--- Given text ---
--- START ---

There’s no argument that getting a FICO credit score of 850 is a personal finance milestone and increases demand for credit score monitoring services and credit score estimators. But the fact it, other than bragging rights, this perfect credit score is unnecessary for your daily finances and scoring it almost impossible.
Creditors hardly distinguish between a credit score of 780 and 850, and attempts to attain it is fading. Unlike a test that is scored once, credit scores are calculated anew every time after a request is being made and the changes are reported on your credit report, which is constantly updated. John Ulzheimer, a credit expert with CreditSesame.com said that even if someone got a credit score of 850, there’s no guarantee that it would stay there as it could get changed anytime.
So is it possible?
Even Ulzheimer, who worked for both Equifax and FICO, never himself got a perfect FICO score, though he got a VantageScore of 990, which is the highest possible score once can get for that version. (Recently VantageScore changed its credit score range to 300-850, similar to FICO’s). After an informal survey conducted on a dozen mortgage professionals, there’s been no reports of a perfect credit score either, raising the question that if is it ever possible.
Well, it is, according to Frederic Hyunh, FICO’s senior principal scientist. The company didn’t give any anecdotes or examples, but it did release a report on the characteristics of high credit score achievers last year, who are defined having credit scores over 785. Other findings include:
• 2/3 has less than $8,500 in total debts, excluding mortgages.
• 96 percent have no missed payments on their credit reports.
• High score achievers only use an average of 7percent of their allocated credit on credit cards.

--- END ---

--- What you need to do ---
(1) Answer these questions using the credit score article:
(a) With which website is John Ulzheimer a credit expert?
(b) What VantageScore did Ulzheimer obtain?
(c) Above what credit score are high credit score achievers defined in FICO's report?
(2) Write the next part of the credit score article, starting after its final statistic.
The entries that come next are drawn from a separate source.

--- Study material ---
--- START ---

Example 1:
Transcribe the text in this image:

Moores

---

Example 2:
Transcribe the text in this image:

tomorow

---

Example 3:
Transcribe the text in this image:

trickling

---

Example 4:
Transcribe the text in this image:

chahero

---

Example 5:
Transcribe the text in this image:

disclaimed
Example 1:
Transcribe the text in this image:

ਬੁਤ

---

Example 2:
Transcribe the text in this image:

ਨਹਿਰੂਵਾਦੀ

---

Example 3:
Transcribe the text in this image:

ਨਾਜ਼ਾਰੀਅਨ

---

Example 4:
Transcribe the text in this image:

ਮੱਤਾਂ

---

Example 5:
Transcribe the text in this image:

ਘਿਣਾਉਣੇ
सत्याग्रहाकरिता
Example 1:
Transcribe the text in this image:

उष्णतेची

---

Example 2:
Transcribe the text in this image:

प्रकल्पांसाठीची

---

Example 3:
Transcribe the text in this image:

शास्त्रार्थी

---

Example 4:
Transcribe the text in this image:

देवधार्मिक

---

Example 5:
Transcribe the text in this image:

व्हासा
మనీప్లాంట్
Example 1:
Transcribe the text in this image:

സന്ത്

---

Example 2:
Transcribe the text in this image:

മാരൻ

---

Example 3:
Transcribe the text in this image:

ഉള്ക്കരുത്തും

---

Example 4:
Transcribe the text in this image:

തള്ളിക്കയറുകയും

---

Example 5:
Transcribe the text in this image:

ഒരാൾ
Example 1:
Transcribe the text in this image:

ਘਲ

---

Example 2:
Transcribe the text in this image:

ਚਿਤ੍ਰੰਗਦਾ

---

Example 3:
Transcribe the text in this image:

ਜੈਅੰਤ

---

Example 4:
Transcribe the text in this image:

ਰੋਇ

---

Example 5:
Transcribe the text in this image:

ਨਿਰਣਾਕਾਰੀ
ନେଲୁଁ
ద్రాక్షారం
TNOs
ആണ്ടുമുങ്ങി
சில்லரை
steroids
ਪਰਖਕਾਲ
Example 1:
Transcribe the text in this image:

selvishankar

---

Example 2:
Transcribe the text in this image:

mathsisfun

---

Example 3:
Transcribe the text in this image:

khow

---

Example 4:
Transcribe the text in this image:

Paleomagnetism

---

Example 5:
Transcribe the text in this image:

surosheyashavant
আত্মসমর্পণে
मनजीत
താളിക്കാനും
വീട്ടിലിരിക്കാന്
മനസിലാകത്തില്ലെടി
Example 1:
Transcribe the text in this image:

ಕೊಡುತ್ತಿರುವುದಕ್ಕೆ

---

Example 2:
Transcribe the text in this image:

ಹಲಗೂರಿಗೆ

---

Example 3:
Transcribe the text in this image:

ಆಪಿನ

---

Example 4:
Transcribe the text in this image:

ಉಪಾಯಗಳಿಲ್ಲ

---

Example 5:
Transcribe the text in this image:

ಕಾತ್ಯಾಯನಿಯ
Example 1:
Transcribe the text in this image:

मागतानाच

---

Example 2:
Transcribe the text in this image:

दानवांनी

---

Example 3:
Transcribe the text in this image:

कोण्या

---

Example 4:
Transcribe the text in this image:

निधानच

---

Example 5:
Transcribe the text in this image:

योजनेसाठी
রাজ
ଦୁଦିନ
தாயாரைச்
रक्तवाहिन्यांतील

--- END ---

--- Results by task ---
(1)
(a) CreditSesame.com
(b) 990
(c) 785

(2)
The given statistics alone include factors that contribute 65 percent of one’s credit score. The payment history accounts for 35 percent, and total amounts owed contribute 30 percent. The former is pretty simple; just pay the minimum account, at least, on time and every time. The latter is tricky, particularly when it involves credit utilization rates on revolving credit accounts. But it’s recommended that you use less that 20 percent of your available credit on your credit cards, but you can see the highest credit score achievers use way down less, just 7 percent. This means that charging only $70 on a credit card with a credit limit of $1,000.
Now the big question is does it matter?
According to Dick Lepre, a loan agent of RPM Mortgage in California, said that a perfect credit score of isn’t required to qualify for the lowest interest rates for mortgages. In fact, if you’ve a credit score of 740, you can secure the best mortgage rates. For auto loans and credit cards, the bar is set even lower, though the requirements vary by lenders.
Generally, lenders aren’t seeking perfect credit scores; they’re looking for credit scores which show that you manage your debts well. You will eligible for the best rates, as long as you meet their thresholds.